• [Exercices]
(a) Traduisez en anglais cette phrase de la tribune sur le Manifeste pluraliste : « Bien que louable et passablement populaire, cette initiative rate la cible. »
(b) Répondez brièvement à ces questions sur la tribune sur le Manifeste pluraliste :
(i) Qui a rédigé le Manifeste ?
(ii) Outre l'aspiration à une société pluraliste, quelle question le Manifeste aborde-t-il ?
(iii) À qui l'idée du Manifeste s'oppose-t-elle ?
(c) Prolongez la tribune sur le Manifeste pluraliste à la suite de sa dernière phrase.

Devoir de réflexion face au « Manifeste […] pluraliste »

Tribune libre

Récemment, nous avons eu la chance de lire un Manifeste concernant la question des accommodements raisonnables et l’aspiration à une société pluraliste. Il s’agit d’un groupe de professeurs universitaires du Québec ayant appelé à l’appui de leurs pairs et des défenseurs de ce dit pluralisme. Bien que louable et passablement populaire, cette initiative rate la cible. Entre autres, l’idée part d’une opposition stérile aux défenseurs d’une option de consolidation de l’identité québécoise en tant que société d’accueil.

• [Relevé des lignes]
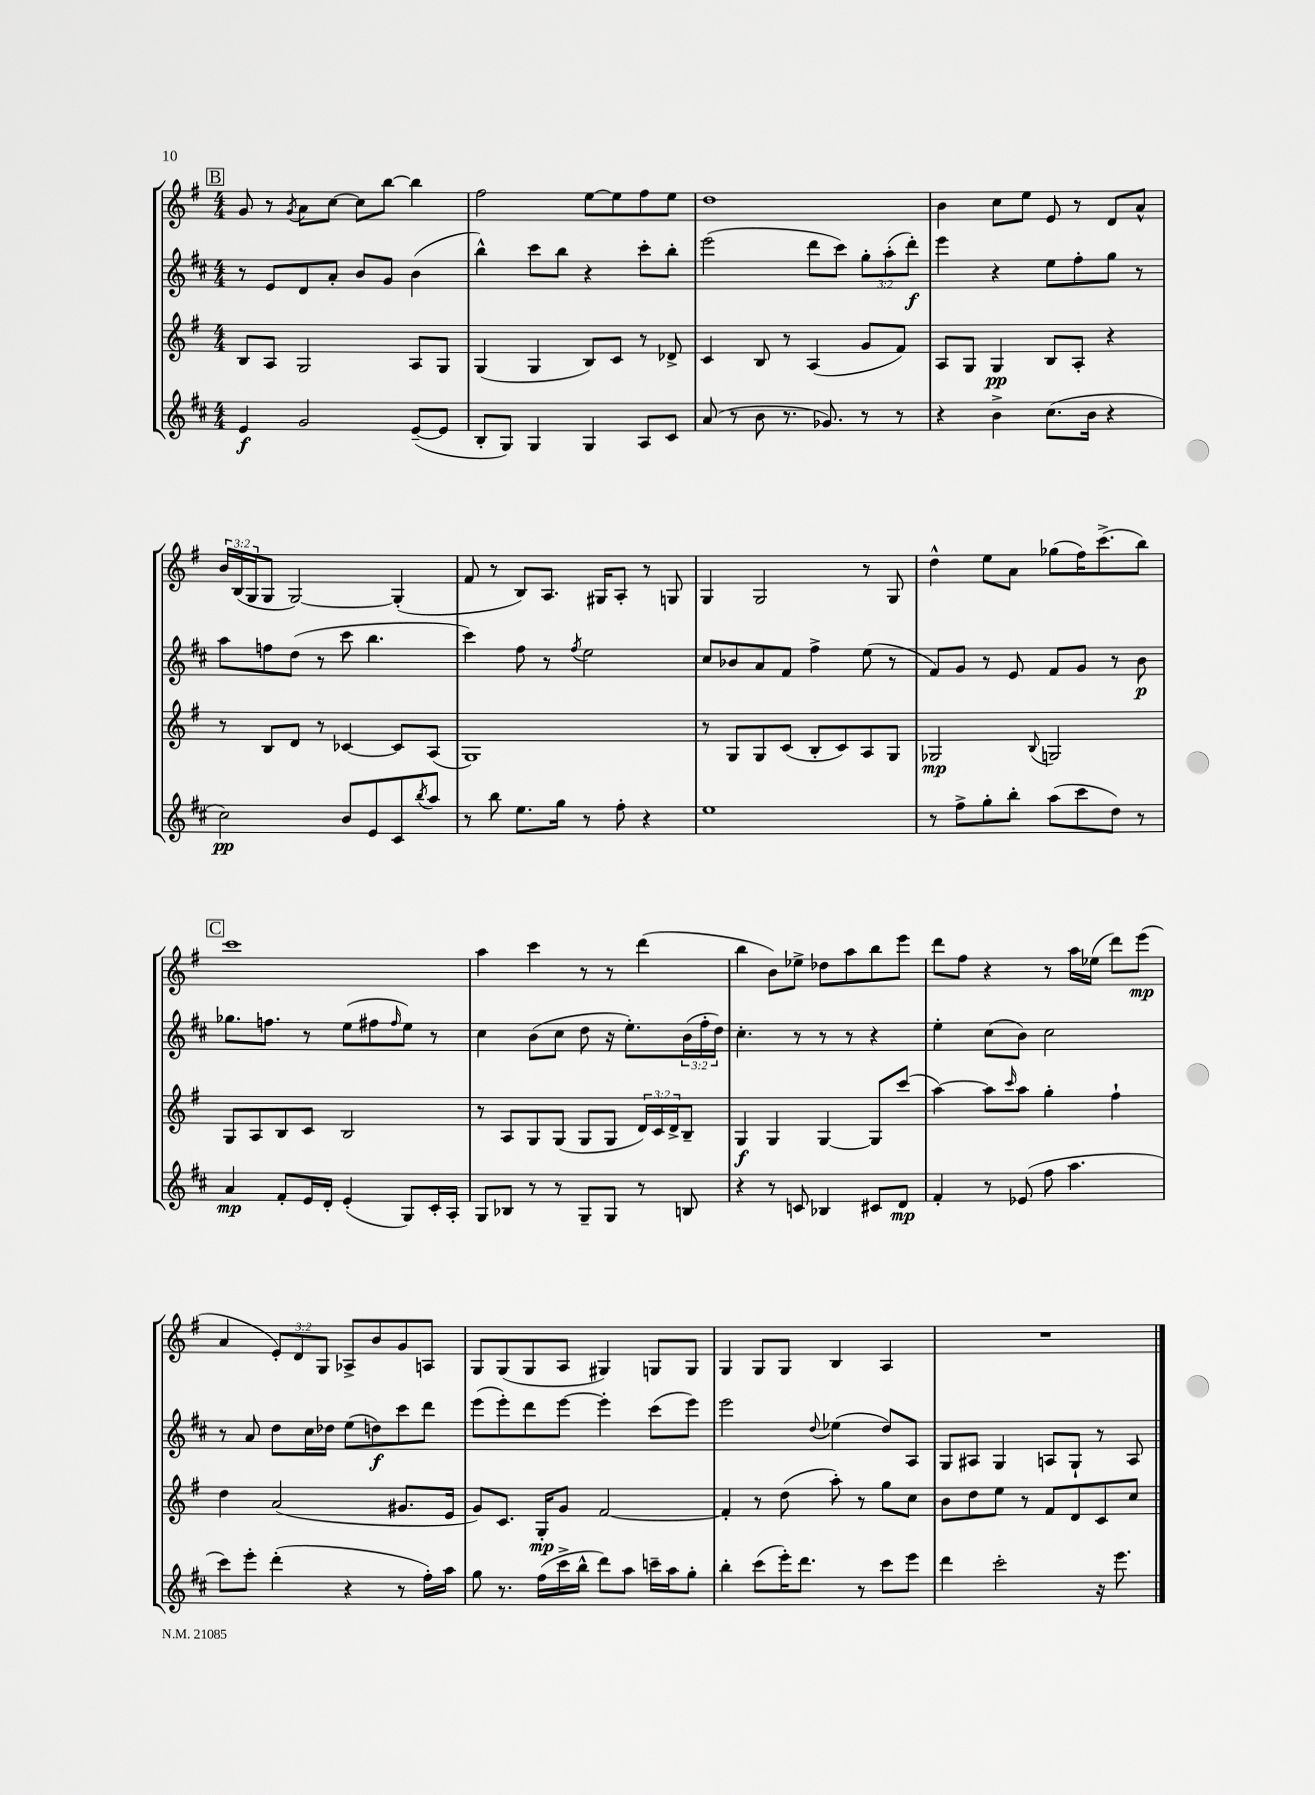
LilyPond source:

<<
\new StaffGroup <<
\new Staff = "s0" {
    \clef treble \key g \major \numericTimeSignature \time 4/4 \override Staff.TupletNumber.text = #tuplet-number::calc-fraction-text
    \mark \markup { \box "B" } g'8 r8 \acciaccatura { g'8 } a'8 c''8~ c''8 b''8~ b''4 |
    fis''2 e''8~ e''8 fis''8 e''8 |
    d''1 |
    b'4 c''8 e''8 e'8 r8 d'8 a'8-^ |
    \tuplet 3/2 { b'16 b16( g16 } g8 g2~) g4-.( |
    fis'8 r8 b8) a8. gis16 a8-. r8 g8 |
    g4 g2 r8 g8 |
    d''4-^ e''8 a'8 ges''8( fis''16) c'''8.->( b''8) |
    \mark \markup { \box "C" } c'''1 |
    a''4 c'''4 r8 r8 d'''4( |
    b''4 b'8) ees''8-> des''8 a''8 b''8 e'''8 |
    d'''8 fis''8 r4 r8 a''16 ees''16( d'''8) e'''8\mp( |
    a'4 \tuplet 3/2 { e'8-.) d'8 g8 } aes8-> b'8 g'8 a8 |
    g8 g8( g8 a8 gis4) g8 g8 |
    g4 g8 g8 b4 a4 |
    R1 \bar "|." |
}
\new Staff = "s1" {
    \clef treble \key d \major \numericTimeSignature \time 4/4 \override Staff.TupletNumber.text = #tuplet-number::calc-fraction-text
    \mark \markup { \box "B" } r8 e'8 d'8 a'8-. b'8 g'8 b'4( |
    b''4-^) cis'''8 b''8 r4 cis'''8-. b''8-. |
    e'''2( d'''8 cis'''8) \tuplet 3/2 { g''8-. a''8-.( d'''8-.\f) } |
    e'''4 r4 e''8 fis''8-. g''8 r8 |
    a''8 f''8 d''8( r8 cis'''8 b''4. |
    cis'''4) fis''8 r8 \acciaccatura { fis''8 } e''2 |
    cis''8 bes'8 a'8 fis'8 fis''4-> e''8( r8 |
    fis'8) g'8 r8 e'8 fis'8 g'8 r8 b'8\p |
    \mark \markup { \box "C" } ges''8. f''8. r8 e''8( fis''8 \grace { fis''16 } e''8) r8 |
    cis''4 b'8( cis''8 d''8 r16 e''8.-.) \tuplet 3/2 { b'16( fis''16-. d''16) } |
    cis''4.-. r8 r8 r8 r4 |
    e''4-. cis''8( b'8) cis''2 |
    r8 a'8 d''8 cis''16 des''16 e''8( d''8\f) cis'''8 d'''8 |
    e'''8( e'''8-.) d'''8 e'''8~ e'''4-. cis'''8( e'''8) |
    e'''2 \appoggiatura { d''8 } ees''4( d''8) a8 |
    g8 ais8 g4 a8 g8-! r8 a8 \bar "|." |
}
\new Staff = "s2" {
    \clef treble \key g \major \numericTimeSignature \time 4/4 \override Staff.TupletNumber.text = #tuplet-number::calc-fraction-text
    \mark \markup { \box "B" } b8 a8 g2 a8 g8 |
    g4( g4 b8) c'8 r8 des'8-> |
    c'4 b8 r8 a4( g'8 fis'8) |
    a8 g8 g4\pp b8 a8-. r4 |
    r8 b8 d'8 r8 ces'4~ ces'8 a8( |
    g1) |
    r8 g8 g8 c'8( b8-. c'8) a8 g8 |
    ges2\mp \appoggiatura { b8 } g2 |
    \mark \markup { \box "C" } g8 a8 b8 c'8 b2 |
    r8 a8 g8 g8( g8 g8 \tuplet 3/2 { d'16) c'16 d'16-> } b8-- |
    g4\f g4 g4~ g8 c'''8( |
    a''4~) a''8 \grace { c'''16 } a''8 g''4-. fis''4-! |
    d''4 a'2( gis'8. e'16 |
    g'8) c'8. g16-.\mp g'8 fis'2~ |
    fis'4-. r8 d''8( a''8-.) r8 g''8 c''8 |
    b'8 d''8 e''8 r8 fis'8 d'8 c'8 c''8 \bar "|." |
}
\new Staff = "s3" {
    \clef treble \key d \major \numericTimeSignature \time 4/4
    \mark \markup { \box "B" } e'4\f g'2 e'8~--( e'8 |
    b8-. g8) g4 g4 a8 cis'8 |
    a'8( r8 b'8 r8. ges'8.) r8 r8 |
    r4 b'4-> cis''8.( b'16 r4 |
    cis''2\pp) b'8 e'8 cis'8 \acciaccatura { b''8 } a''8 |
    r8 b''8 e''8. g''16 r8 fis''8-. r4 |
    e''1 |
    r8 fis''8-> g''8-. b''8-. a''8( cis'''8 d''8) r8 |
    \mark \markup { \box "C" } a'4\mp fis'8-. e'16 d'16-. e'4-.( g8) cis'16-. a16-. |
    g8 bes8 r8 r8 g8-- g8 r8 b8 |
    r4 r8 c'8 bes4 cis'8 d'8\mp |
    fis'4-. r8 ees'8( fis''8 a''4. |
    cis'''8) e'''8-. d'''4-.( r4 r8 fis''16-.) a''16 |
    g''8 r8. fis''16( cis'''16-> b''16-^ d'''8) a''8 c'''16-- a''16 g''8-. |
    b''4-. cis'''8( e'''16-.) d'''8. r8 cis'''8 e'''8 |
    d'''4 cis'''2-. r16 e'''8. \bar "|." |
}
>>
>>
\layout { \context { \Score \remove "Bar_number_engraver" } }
---
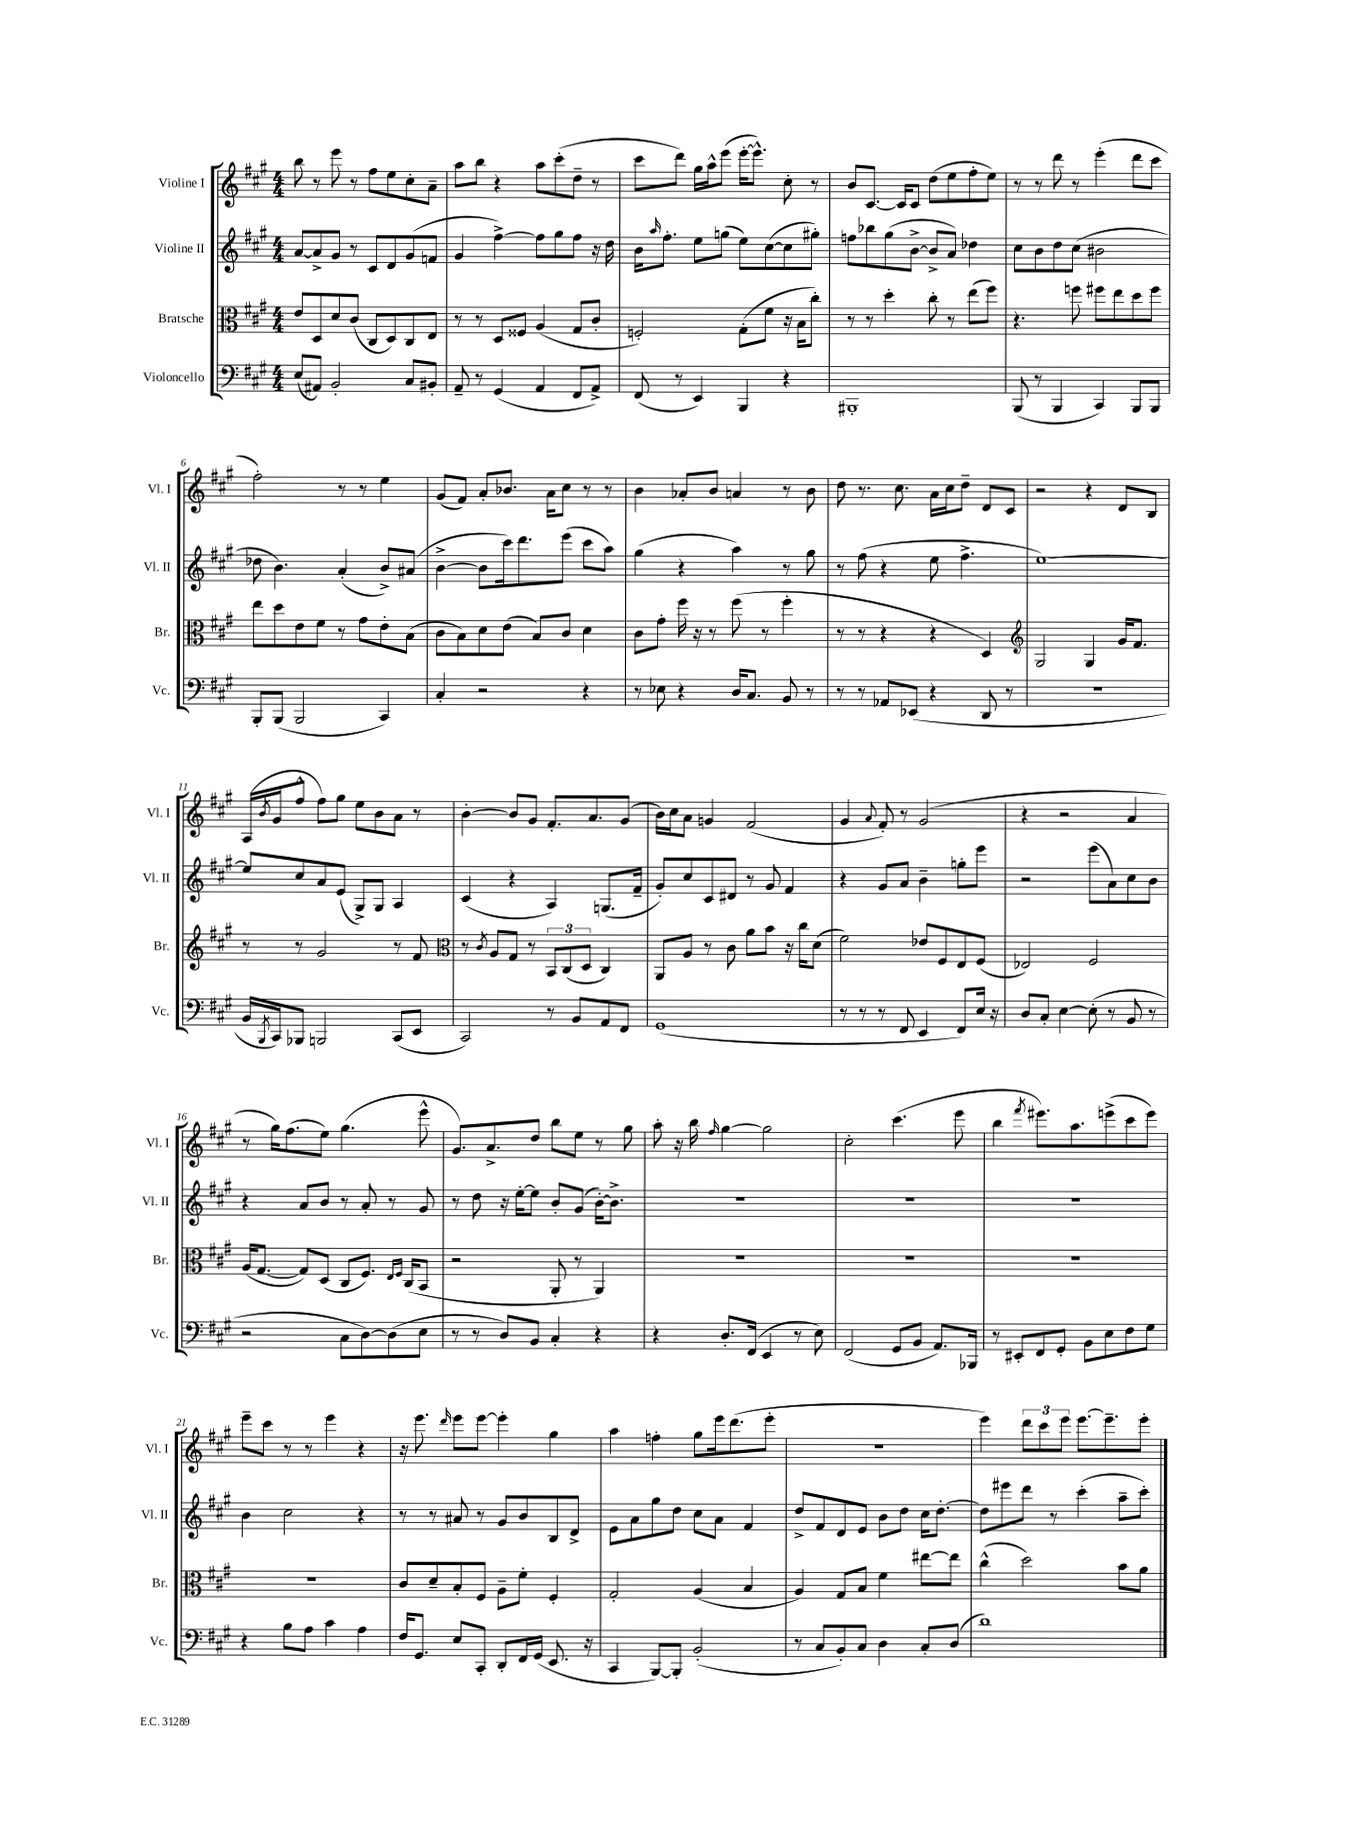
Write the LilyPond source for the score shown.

• [Corrigé]
(a) Although commendable and fairly popular, this initiative misses the mark.

(b)
(i) Un groupe de professeurs universitaires du Québec.
(ii) La question des accommodements raisonnables.
(iii) Aux défenseurs d'une option de consolidation de l'identité québécoise en tant que société d'accueil.

(c)
Prendre part à l’édification d’une société et à l’érection d’un État québécois n’incite aucunement à la neutralité, surtout en ce qui a trait aux diverses offensives du fédéral à l’encontre du tissu social québécois. Nous ne pouvons nous servir de l’argument de l’interdiction de quelque discrimination pour céder à ce réflexe immobiliste. Le devoir d’intégration des immigrants et des Québécois-es nous inculque la nécessité de peaufiner le sens et la portée donnée à quelque révolution prochaine.
Quand nous effleurons le propos du Manifeste pluraliste à propos de l’État et de son rôle : «[i]l exerce sa neutralité en s’abstenant de favoriser ou de gêner, directement ou indirectement, une religion ou une conception séculière de l’existence, dans les limites du bien commun.», cette conception fait preuve d’angélisme. Tout d’abord, je tiens à souligner ce fait notable dans la réflexion : l’immigration est une donnée indépendante de la religion dans la mesure où la laïcité est une règle qui équilibre le contrat social en vigueur, même s’il est constamment à renégocier. Dans la mesure où l’État s’abstiendrait de définir les paramètres de ce contrat social, alors nous serions tout aussi bien d’abdiquer à l’édification de ce dernier.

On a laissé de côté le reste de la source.